Agata. Questa ristrutturazione fece sorgere il problema del
necessario allargamento di alcune strade all’interno
del paese, il che comportò la distruzione dell’antichissima chiesa di S.
Agostino contro la quale il Maffei si batté inutilmente.
Con la
presenza del Maffei alla Provincia e con sei anni di ritardo, nel 1879, si
ebbe l’inaugurazione del tronco ferroviario, circa la quale rimandiamo ai documenti pubblicati nelle pagine web del
sito solofrastorica.it per coglierne l’atmosfera.
Ci
preme qui, per concludere, citare la brillante
soluzione adottata nella sistemazione del controllo delle acque nel vallone Vellizzano con un ponte canale che è un’opera unica nel
suo genere; e dare alcune informazioni sugli addetti alla costruzione del
tronco ferroviario. Ci vollero maestranze specializzate che venivano da
analoghe esperienze costruttive. Molti furono “minatori”, la
maggior parte definiti genericamente “addetti ai lavori del tronco
ferroviario”, oppure “lavorieri”, o anche
“deviatori delle ferrovie”, ma ci furono anche “artigiani” e “impiegati”,
mentre il “dirigente” era di Trieste. Tre furono gli ingegneri, due toscani
ed uno romagnolo. I luoghi di provenienza di tutta questa gente nella
maggioranza furono quelli dove operava la Società Romana e cioè l’Italia centrale. Abbiamo quindi persone che vennero
dalla Toscana, dalle Marche, dall’Umbria, dall’Abruzzo, dalla Repubblica di
San Marino, dal Lazio, ma anche dal Piemonte e dal Trentino, pochi erano del napoletano e dell’Irpinia,
qualcuno del Sannio. Tutti costoro abitarono a Solofra con le loro famiglie, qui però formarono anche
nuove famiglie sposando donne solofrane. L’archivio comunale
ci ha permesso di contarne ben novanta con nati – 150 bambini - morti, matrimoni, dal 1874 fino al 1880,
quando, terminati i lavori, molti ritornarono nei luoghi di origine, alcuni
si trasferirono in altri posti: a Tufo a lavorare in quelle miniere, a
Napoli, o negli Usa e in Argentina, ma ci furono anche persone che si
fermarono a Solofra, con l’intera famiglia, per un tempo più lungo.

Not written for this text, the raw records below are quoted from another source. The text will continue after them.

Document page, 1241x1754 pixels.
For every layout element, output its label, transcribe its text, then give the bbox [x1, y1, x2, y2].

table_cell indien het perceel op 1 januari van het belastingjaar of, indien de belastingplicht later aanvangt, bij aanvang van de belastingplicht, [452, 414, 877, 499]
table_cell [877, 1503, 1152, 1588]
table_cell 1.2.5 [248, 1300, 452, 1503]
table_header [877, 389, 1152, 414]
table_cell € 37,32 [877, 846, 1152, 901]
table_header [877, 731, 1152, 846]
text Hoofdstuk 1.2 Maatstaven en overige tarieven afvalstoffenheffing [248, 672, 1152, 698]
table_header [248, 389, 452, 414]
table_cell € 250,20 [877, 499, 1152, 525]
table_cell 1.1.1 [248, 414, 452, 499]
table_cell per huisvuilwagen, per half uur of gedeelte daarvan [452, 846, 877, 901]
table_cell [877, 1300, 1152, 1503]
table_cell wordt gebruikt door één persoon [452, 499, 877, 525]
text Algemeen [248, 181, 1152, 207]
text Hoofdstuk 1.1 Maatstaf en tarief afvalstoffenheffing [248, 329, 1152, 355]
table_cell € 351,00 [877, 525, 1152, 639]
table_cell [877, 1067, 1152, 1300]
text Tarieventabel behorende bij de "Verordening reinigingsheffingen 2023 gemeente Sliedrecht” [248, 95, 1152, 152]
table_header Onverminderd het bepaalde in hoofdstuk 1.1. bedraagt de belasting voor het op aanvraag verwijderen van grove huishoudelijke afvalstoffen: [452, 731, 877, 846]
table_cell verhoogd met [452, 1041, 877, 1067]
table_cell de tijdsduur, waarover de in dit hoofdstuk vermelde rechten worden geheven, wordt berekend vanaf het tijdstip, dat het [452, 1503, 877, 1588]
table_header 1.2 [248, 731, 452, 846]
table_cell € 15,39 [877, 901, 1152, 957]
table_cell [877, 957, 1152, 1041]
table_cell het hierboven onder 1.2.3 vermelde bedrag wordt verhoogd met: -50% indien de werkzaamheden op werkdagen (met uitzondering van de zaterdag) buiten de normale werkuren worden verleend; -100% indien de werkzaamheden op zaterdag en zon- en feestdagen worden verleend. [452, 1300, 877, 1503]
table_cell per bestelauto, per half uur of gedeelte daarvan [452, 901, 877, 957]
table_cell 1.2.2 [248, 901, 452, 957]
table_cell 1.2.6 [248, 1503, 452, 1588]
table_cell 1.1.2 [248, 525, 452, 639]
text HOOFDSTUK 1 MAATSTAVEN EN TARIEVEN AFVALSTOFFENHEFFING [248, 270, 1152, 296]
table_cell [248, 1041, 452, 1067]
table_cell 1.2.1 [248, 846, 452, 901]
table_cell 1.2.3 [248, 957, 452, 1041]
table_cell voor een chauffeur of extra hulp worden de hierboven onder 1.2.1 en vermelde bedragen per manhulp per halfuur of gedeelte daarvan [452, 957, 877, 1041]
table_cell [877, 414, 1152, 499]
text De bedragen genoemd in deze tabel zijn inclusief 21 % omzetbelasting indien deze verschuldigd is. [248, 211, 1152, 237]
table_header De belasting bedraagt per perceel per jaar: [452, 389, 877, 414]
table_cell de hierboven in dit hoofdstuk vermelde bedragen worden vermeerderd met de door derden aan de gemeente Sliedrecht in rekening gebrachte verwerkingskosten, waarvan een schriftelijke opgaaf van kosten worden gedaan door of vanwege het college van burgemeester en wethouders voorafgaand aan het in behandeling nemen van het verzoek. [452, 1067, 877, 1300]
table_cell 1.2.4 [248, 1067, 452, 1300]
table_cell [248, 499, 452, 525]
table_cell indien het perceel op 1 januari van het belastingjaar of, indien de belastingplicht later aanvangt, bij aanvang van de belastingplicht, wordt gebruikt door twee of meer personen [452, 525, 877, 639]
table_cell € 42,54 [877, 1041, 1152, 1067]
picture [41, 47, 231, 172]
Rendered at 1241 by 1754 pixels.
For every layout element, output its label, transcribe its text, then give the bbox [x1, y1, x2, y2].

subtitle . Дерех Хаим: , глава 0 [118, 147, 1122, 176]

Dagli anni ottanta si registra l’arrivo di individui impiegati nella Stazione ferroviaria tra cui
il Capostazione Torquato Marroncini di Livorno,
Pietrantonio e Tommaso Campanella di Napoli, quest’ultimo
ricordato da “Le Rane” per essere venuto in diverbio con la popolazione in
occasione del passaggio del re per Solofra. Vale infine citare il “dipendente
delle ferrovie” Alessio Lucidi proveniente da Lugnano
di Perugia che sposò nel 1886 una solofrana dando
origine alla famiglia locale. Infine non va dimenticata la manodopera
solofrana che lavorò alla galleria. Da quest’ultima
ci è venuta l’informazione più interessante, infatti
i figli di queste persone ci hanno raccontato della costruzione della torre
su Turci che servì come mezzo di comunicazione mentre si procedeva al traforo
dalle due parti quando non ancora era diffuso il telefono né c’era la radio.